Only the lines that hold "Carers" should be in the answer, each copied from the data below.
++++
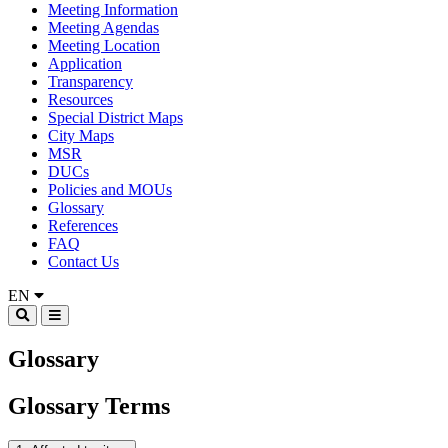
Meeting Information
Meeting Agendas
Meeting Location
Application
Transparency
Resources
Special District Maps
City Maps
MSR
DUCs
Policies and MOUs
Glossary
References
FAQ
Contact Us
EN
Glossary
Glossary Terms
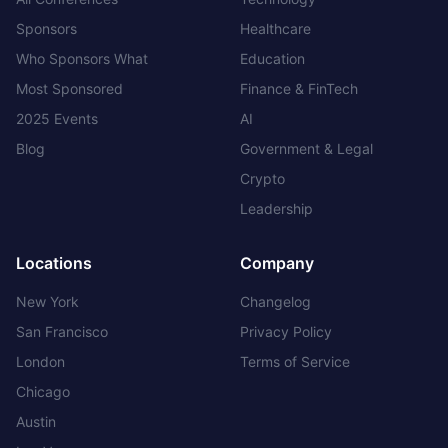
Sponsors
Healthcare
Who Sponsors What
Education
Most Sponsored
Finance & FinTech
2025 Events
AI
Blog
Government & Legal
Crypto
Leadership
Locations
Company
New York
Changelog
San Francisco
Privacy Policy
London
Terms of Service
Chicago
Austin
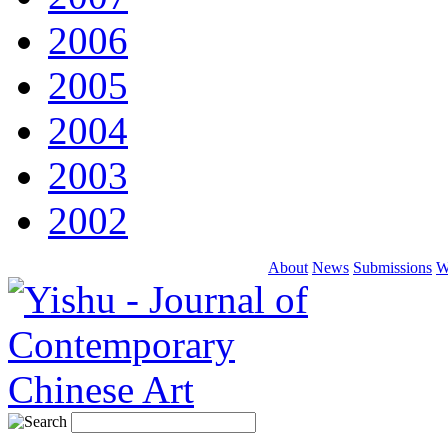
2006
2005
2004
2003
2002
About
News
Submissions
W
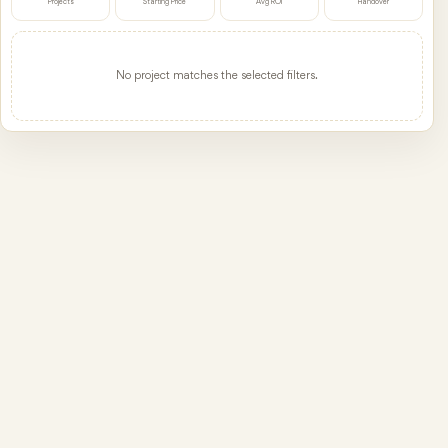
Projects
Starting Price
Avg ROI
Handover
No project matches the selected filters.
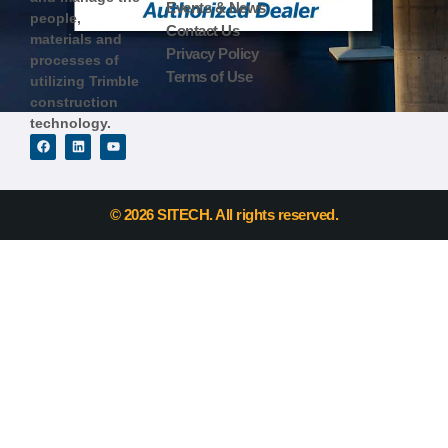
Events & News
people,
Contact Us
materials and
Privacy Policy
processes of
Terms of Use
utilizing Trimble
construction
technology.
© 2026 SITECH. All rights reserved.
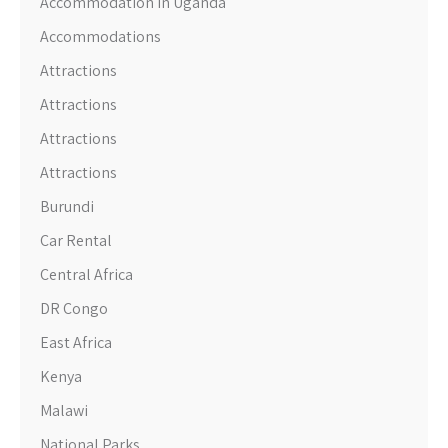
Accommodation in Uganda
Accommodations
Attractions
Attractions
Attractions
Attractions
Burundi
Car Rental
Central Africa
DR Congo
East Africa
Kenya
Malawi
National Parks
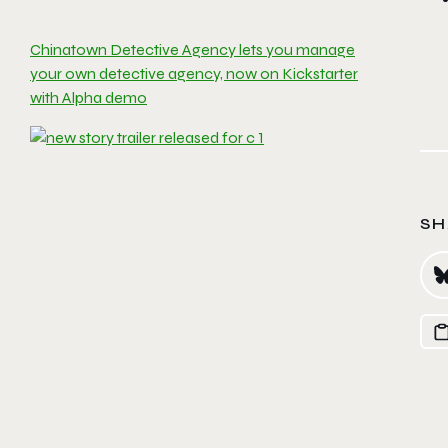
Chinatown Detective Agency lets you manage
your own detective agency, now on Kickstarter
with Alpha demo
SH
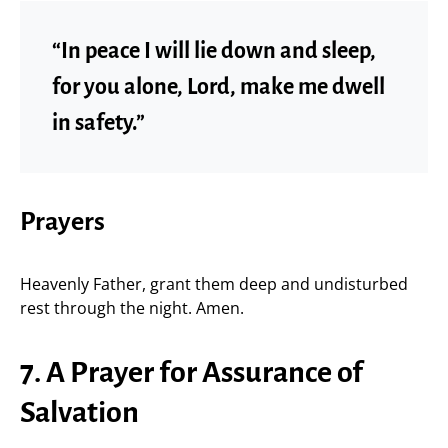
“In peace I will lie down and sleep,
for you alone, Lord, make me dwell
in safety.”
Prayers
Heavenly Father, grant them deep and undisturbed
rest through the night. Amen.
7. A Prayer for Assurance of
Salvation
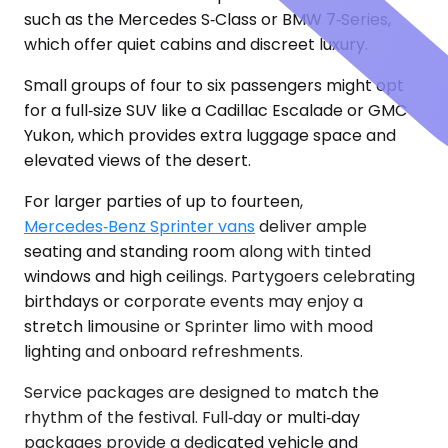
such as the Mercedes S‑Class or BMW 7‑Series,
which offer quiet cabins and discreet luxury.
Small groups of four to six passengers might opt
for a full‑size SUV like a Cadillac Escalade or GMC
Yukon, which provides extra luggage space and
elevated views of the desert.
For larger parties of up to fourteen,
Mercedes‑Benz Sprinter vans
deliver ample
seating and standing room along with tinted
windows and high ceilings. Partygoers celebrating
birthdays or corporate events may enjoy a
stretch limousine or Sprinter limo with mood
lighting and onboard refreshments.
Service packages are designed to match the
rhythm of the festival. Full‑day or multi‑day
packages provide a dedicated vehicle and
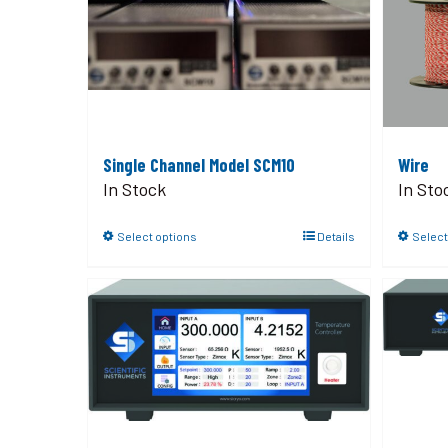
Single Channel Model SCM10
Wire
In Stock
In Sto
Select options
Details
Select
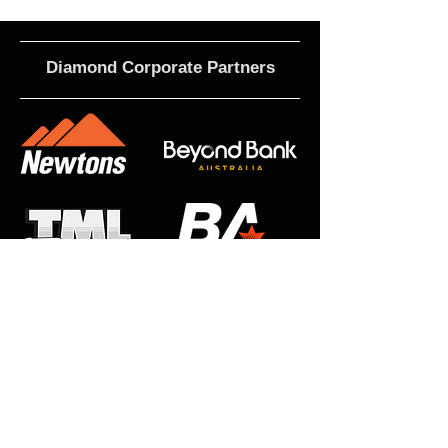
Diamond Corporate Partners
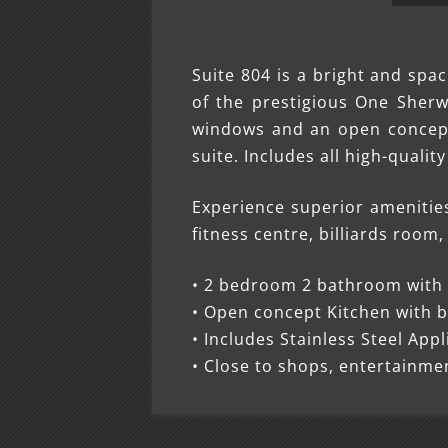
Suite 804 is a bright and spa
of the prestigious One She
windows and an open concept 
suite. Includes all high-qualit
Experience superior amenitie
fitness centre, billiards roo
• 2 bedroom 2 bathroom with l
• Open concept Kitchen with b
• Includes Stainless Steel App
• Close to shops, entertainm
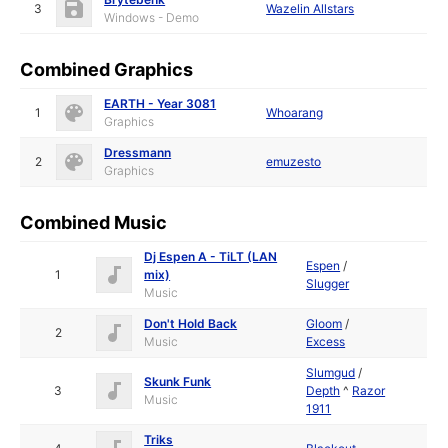
3
Wazelin Allstars
Windows - Demo
Combined Graphics
EARTH - Year 3081
1
Whoarang
Graphics
Dressmann
2
emuzesto
Graphics
Combined Music
Dj Espen A - TiLT (LAN
Espen
/
1
mix)
Slugger
Music
Don't Hold Back
Gloom
/
2
Music
Excess
Slumgud
/
Skunk Funk
3
Depth
^
Razor
Music
1911
Triks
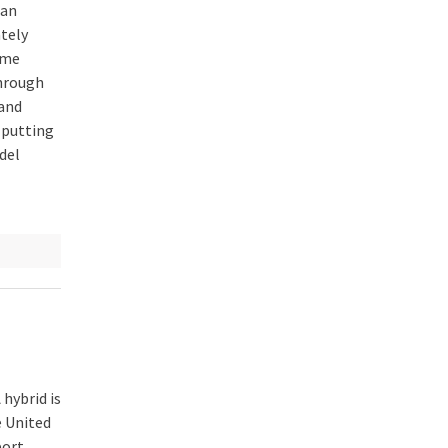
ian
ately
eme
hrough
and
y putting
del
hybrid is
e United
port,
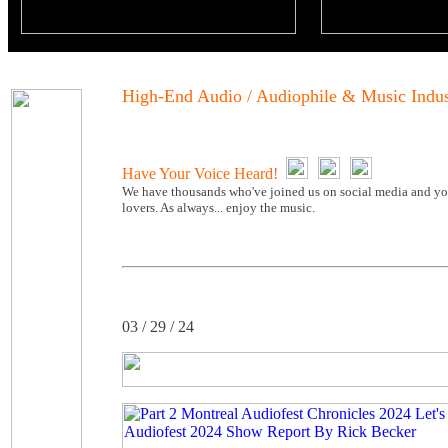
High-End Audio / Audiophile & Music Indu
Have Your Voice Heard!
We have thousands who've joined us on social media and you
lovers. As always... enjoy the music.
03 / 29 / 24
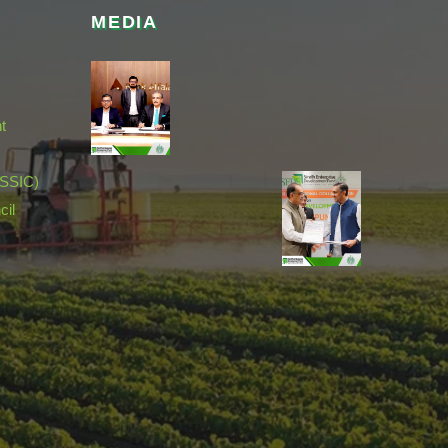
MEDIA
t
(SSIC)
cil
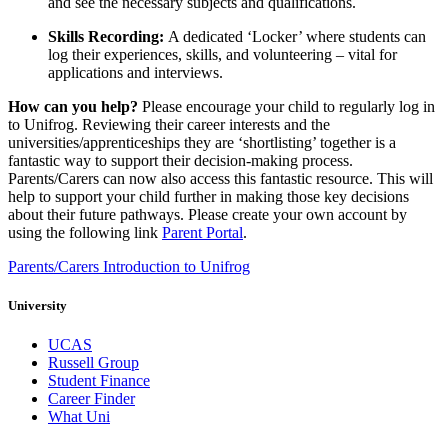
and see the necessary subjects and qualifications.
Skills Recording:
A dedicated ‘Locker’ where students can
log their experiences, skills, and volunteering – vital for
applications and interviews.
How can you help?
Please encourage your child to regularly log in
to Unifrog. Reviewing their career interests and the
universities/apprenticeships they are ‘shortlisting’ together is a
fantastic way to support their decision-making process.
Parents/Carers can now also access this fantastic resource. This will
help to support your child further in making those key decisions
about their future pathways. Please create your own account by
using the following link
Parent Portal
.
Parents/Carers Introduction to Unifrog
University
UCAS
Russell Group
Student Finance
Career Finder
What Uni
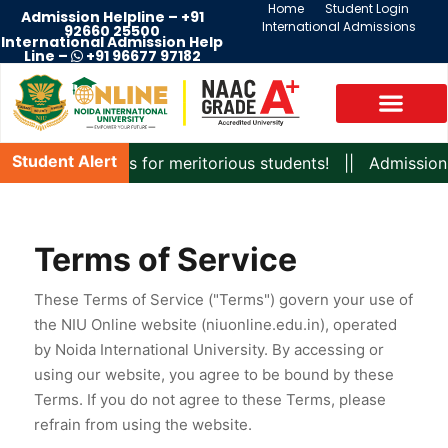
Home
Student Login
Admission Helpline –
+91
International Admissions
92660 25500
International Admission Help
Line –
+91 96677 97182
Student Alert
g scholarships for meritorious students! || Admissions are
Terms of Service
These Terms of Service ("Terms") govern your use of
the NIU Online website (niuonline.edu.in), operated
by Noida International University. By accessing or
using our website, you agree to be bound by these
Terms. If you do not agree to these Terms, please
refrain from using the website.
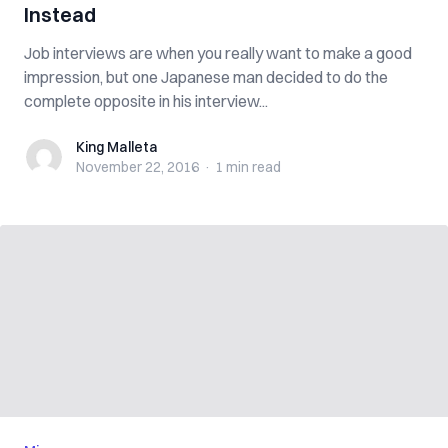
Instead
Job interviews are when you really want to make a good
impression, but one Japanese man decided to do the
complete opposite in his interview...
King Malleta
King Malleta
November 22, 2016
·
1 min
read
++++
| FINISHED TASK |
Parents/Carers can now also access this fantastic resource. This will
Parents/Carers Introduction to Unifrog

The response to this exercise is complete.